A child makes a piece of felt.

When people make new things, they need to focus. When people learn new crafting skills they coordinate their minds, hands, and memory to work in synch. People with short attention spans, various levels of learning abilities, or who find it difficult to connect with the world can develop their focus and connections. I have seen this seemingly magic process in classrooms, where I have taught workshops in felt-making and sewing. Little children with major problems really do love learning, and hunger for the sense of accomplishment achieved when they learn a new skill and have something exciting to share with their parents after class. This sort of craft-therapy is useful to increase children’s engagement with the idea of learning. Focus is a skill that can be exercised like a muscle. The more a child uses the “focus muscle”, the better they are able to use this “muscle” in “sports” other than crafting… it really becomes one of their skill-sets.

A child shows off his weaving.

Crafting in a therapeutic manner also increases a person’s ability to connect with others, to adapt into the role of being a student (or a teacher, for that matter). Problem-solving as one navigates learning the new (yet often traditional) techniques of crafting creates team-building, forms human connections, and encourages storytelling. An example: A group of teenagers get together to learn how to knit. There are problems at first, some of the kids don’t want to be “Grannies”. One of the kids becomes a bit of a leader, saying “Well, I loved my Granny. She was cool.” The kids settle down, reminisce, share some stories, and help one another with their knitting. They have formed connections with their past and with one another, and are acting both as students and teachers as they learn their new (old) craft.

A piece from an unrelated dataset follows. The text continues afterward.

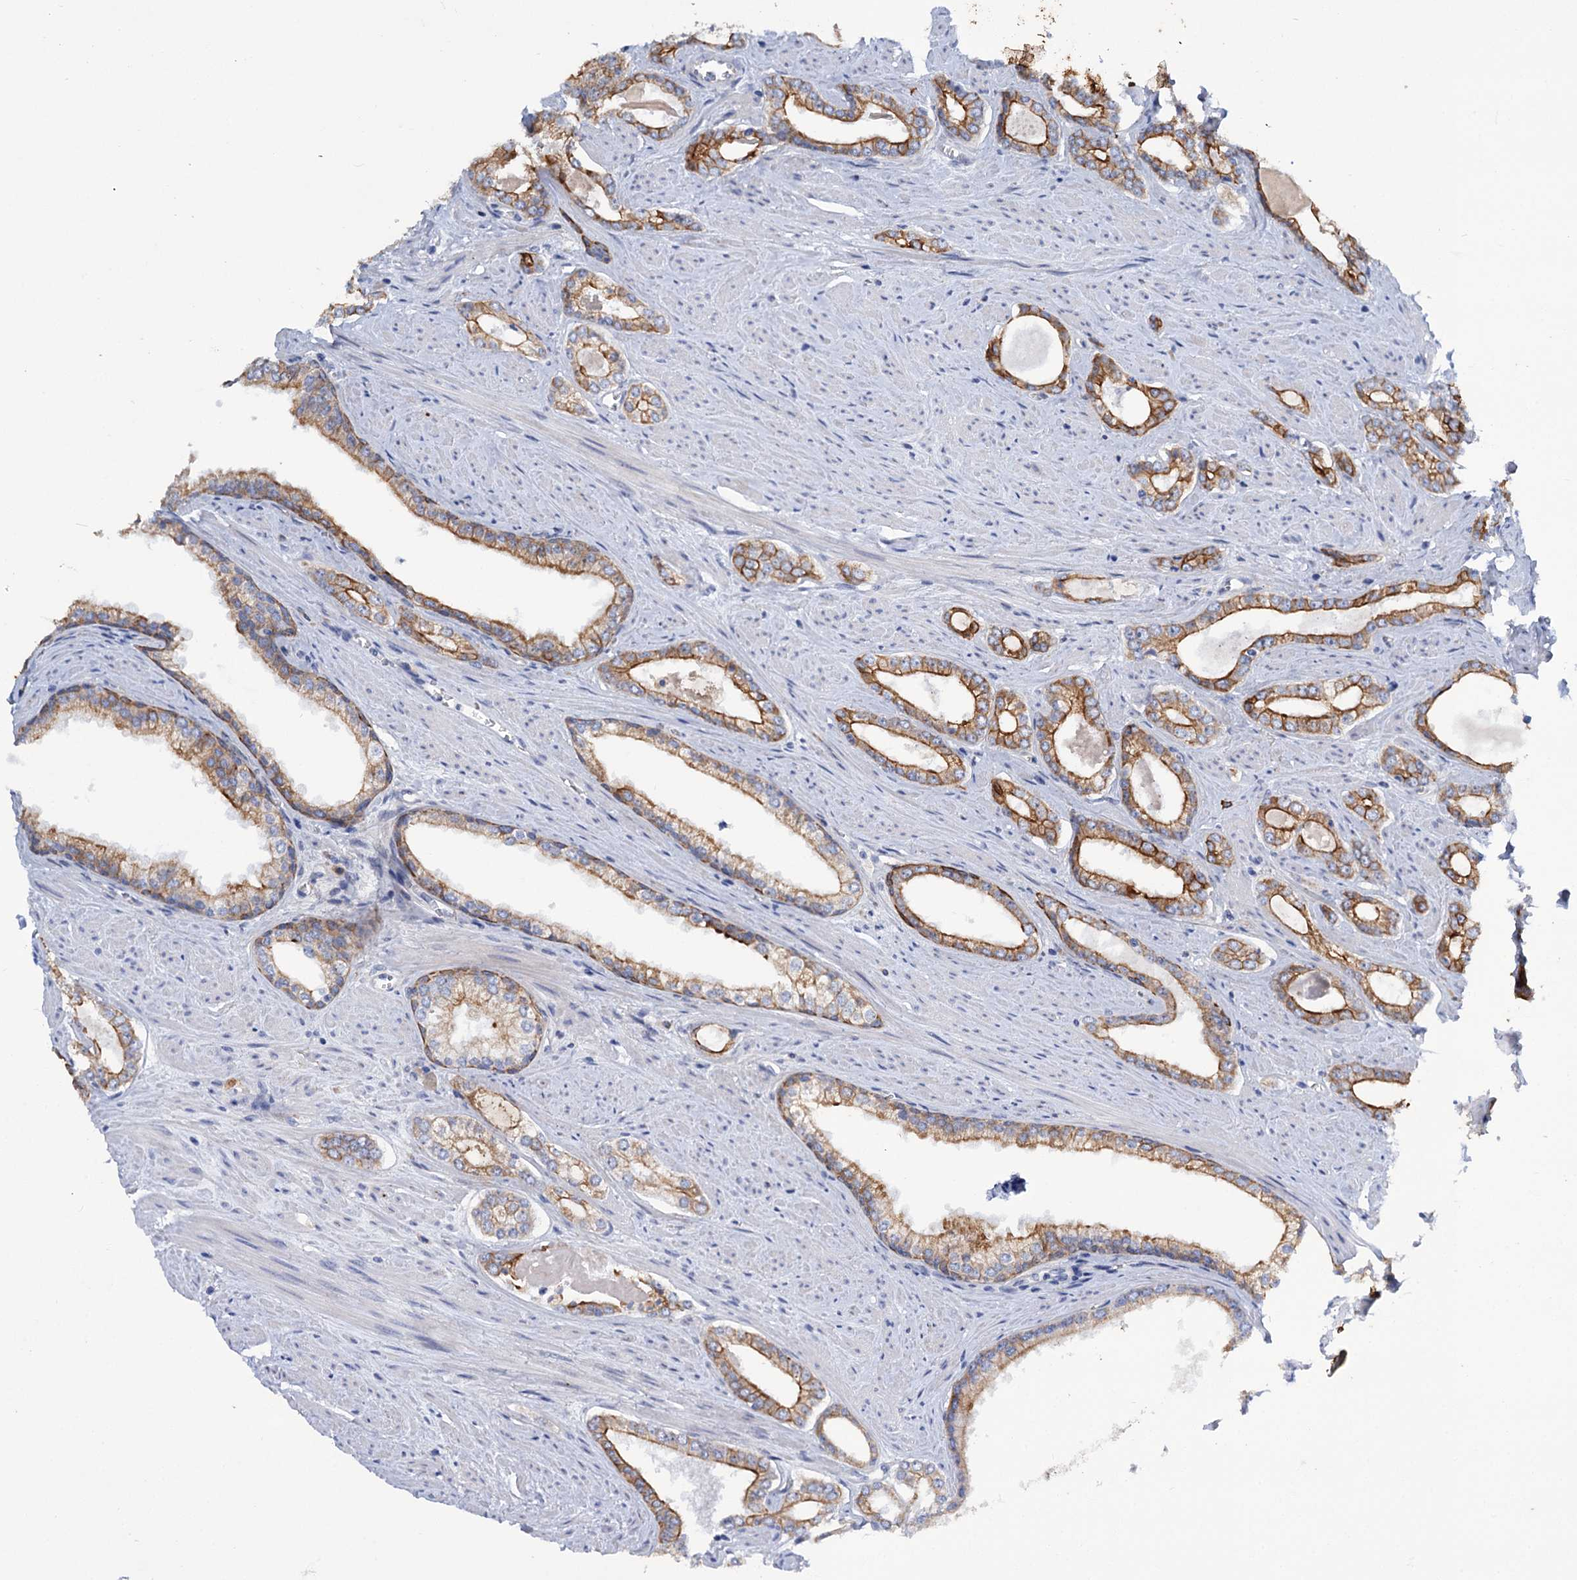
{"staining": {"intensity": "moderate", "quantity": ">75%", "location": "cytoplasmic/membranous"}, "tissue": "prostate cancer", "cell_type": "Tumor cells", "image_type": "cancer", "snomed": [{"axis": "morphology", "description": "Adenocarcinoma, Low grade"}, {"axis": "topography", "description": "Prostate and seminal vesicle, NOS"}], "caption": "A high-resolution photomicrograph shows immunohistochemistry staining of prostate cancer, which reveals moderate cytoplasmic/membranous expression in about >75% of tumor cells.", "gene": "FAAP20", "patient": {"sex": "male", "age": 60}}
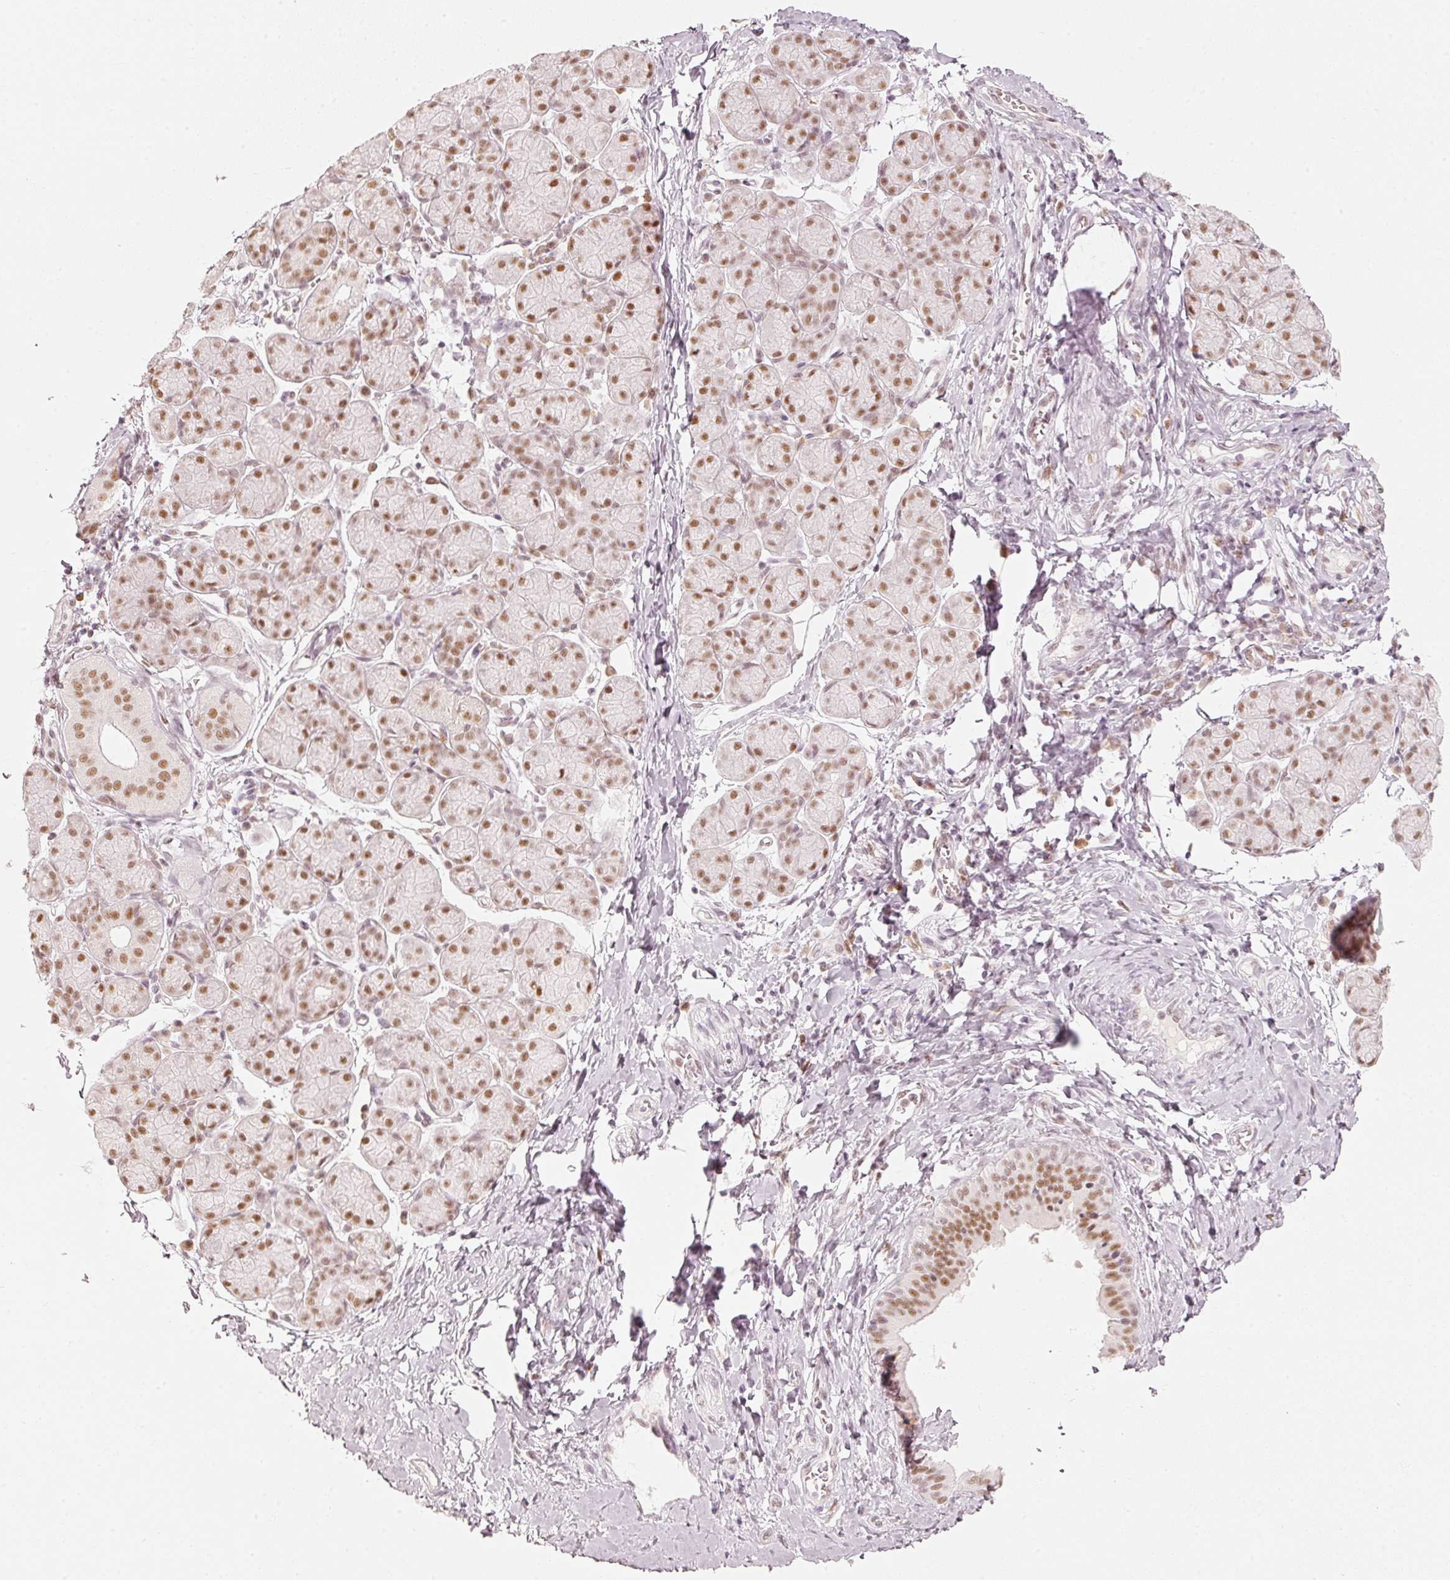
{"staining": {"intensity": "moderate", "quantity": ">75%", "location": "nuclear"}, "tissue": "salivary gland", "cell_type": "Glandular cells", "image_type": "normal", "snomed": [{"axis": "morphology", "description": "Normal tissue, NOS"}, {"axis": "morphology", "description": "Inflammation, NOS"}, {"axis": "topography", "description": "Lymph node"}, {"axis": "topography", "description": "Salivary gland"}], "caption": "Protein staining of benign salivary gland shows moderate nuclear expression in about >75% of glandular cells. (Stains: DAB (3,3'-diaminobenzidine) in brown, nuclei in blue, Microscopy: brightfield microscopy at high magnification).", "gene": "PPP1R10", "patient": {"sex": "male", "age": 3}}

Very young children learn how to sew by hand.

Development of fine motor skills and hand/eye/mind coordination is another benefit to crafting and art-making. Obviously, if one takes a pencil or paintbrush in one’s hand and applies it to paper, there is a cause and effect. The artist is making something. The artist sees what happens when they move their hand a certain way. They try it again, a little bit differently this time, and see the changes. They register this change, and with practice the movements and effects become skills of which they are more in control.

Through art and craft therapy, people learn new skills, feel pride, and reconnect with traditions and a sense of history. They develop hand/eye/mind coordination and learn to focus. Crafters can work in teams or groups to teach others their skills. Crafting is social, fun, and a beneficial activity. As a person who has led several arts and crafts workshops with all sorts of people, I must say that the idea of a career as an Art Therapist is an exciting one!